The research community has suggested many various ways of tackling this issue. This includes using Infusion
training, where a Markov chain is trained to gradually converge to the data distribution [18], as well as using
Deep Feature Consistent VAEs, which is trained with loss function that first feeds the original and
reconstructed image into a pre-trained convolutional neural network (CNN) to extract higher level features
and then compares the these features to compute a so-called perceptual loss [19].
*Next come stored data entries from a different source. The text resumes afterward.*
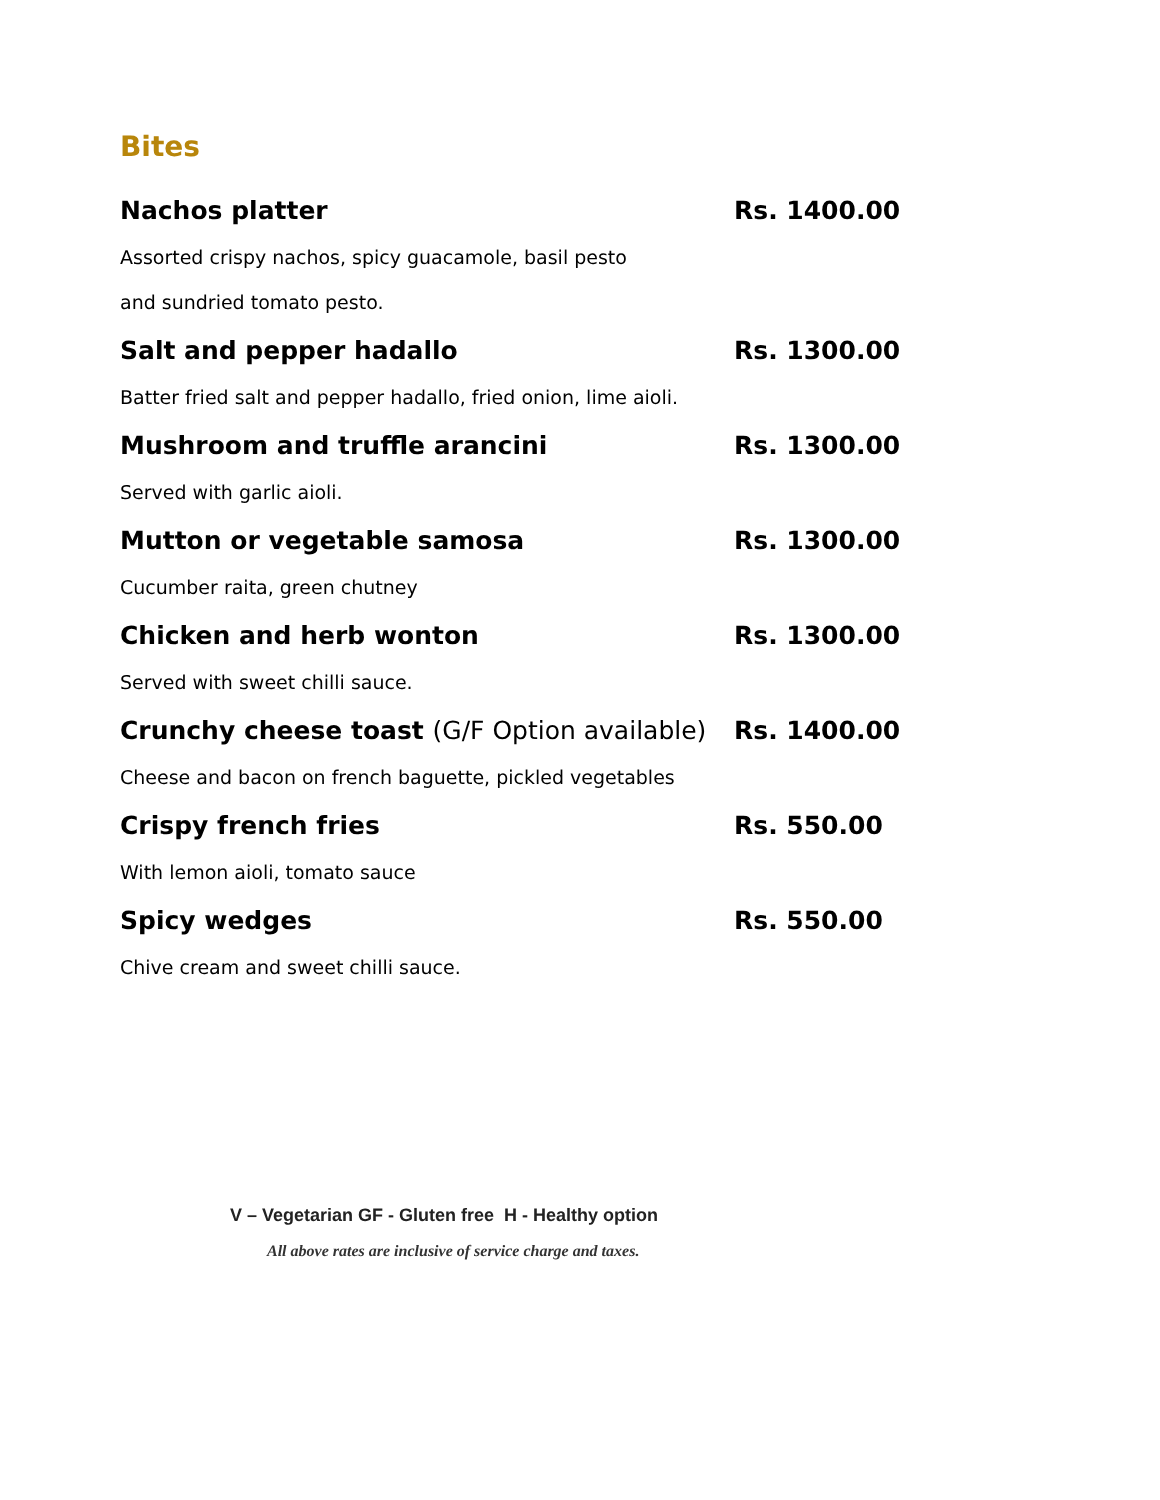Bites
Nachos platter Rs. 1400.00
Assorted crispy nachos, spicy guacamole, basil pesto
and sundried tomato pesto.
Salt and pepper hadallo Rs. 1300.00
Batter fried salt and pepper hadallo, fried onion, lime aioli.
Mushroom and truffle arancini Rs. 1300.00
Served with garlic aioli.
Mutton or vegetable samosa Rs. 1300.00
Cucumber raita, green chutney
Chicken and herb wonton Rs. 1300.00
Served with sweet chilli sauce.
Crunchy cheese toast (G/F Option available)
Rs. 1400.00
Cheese and bacon on french baguette, pickled vegetables
Crispy french fries Rs. 550.00
With lemon aioli, tomato sauce
Spicy wedges Rs. 550.00
Chive cream and sweet chilli sauce.
V – Vegetarian GF - Gluten free H - Healthy option
All above rates are inclusive of service charge and taxes.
Even though no experiments on images downsampled to an extent beyond 4 times were done, it is safe to say
based on the fact that the downsampled by 4 models only managed to achieve minor resolution enhancement
that even models described in the earlier paragraph will not be able to enhance images downsampled to an
extent beyond 4 times. At that point, the images simply lack sufficient information for enhancement to the
original to be possible.
That being said, the models’ poor performance on downsampled by 4 images might in part be attributed to the
method in which the downsampled by 4 images were generated from the originals. The downsampled images
are noticeably brighter than the originals, which could be a sign that the downsampling operation used in this
project is not sophisticated enough to produce fully realistic downsampled images.
5. Conclusion
In this project, VAE-based probabilistic models were successfully used to enhance the resolution of pathology
images. As expected, VAEs alone were inadequate. What was surprising, however, was that the images
produced by VAEs alone were much worse than the initial downsampled images. That said, the incorporation
of U-net architecture managed to substantially make up for this weakness. Future works include using other
methods beyond U-nets to augment vanilla VAEs and result in better image resolution enhancement.